▶ PROBLEM
Below are the entries; give again exactly the lines from the one mentioning "[101,322,160,336] mysql >" through the one mentioning "(985, 461) none -> (371, 411) //", inclusive.

[Opening AVAILABLE RECORDS section]

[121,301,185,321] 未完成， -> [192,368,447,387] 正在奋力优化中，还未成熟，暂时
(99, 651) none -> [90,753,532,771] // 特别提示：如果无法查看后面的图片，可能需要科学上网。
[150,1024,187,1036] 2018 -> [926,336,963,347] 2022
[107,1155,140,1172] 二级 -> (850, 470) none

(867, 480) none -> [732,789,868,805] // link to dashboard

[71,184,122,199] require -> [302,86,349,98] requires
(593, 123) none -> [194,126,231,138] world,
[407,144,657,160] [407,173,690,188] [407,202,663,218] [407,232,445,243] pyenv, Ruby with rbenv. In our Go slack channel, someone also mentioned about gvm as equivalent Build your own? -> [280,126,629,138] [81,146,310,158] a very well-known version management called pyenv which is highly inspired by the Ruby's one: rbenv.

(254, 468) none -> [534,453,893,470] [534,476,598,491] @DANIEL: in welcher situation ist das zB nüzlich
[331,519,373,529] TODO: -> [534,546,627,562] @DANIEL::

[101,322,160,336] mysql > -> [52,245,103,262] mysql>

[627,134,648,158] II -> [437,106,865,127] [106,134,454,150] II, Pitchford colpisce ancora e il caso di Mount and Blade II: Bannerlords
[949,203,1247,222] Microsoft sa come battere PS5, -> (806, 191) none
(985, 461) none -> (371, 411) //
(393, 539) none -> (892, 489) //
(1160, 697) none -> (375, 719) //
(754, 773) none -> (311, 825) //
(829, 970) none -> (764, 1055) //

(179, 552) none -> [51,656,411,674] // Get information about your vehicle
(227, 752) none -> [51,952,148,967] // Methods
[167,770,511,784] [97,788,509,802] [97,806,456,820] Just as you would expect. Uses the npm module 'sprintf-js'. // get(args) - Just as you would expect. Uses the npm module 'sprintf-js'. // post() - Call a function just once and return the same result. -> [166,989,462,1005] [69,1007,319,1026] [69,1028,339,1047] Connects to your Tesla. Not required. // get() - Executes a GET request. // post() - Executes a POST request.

[Closing AVAILABLE RECORDS section]

▶ RESPONSE TO THIS EXERCISE
[101,322,160,336] mysql > -> [52,245,103,262] mysql>

[627,134,648,158] II -> [437,106,865,127] [106,134,454,150] II, Pitchford colpisce ancora e il caso di Mount and Blade II: Bannerlords
[949,203,1247,222] Microsoft sa come battere PS5, -> (806, 191) none
(985, 461) none -> (371, 411) //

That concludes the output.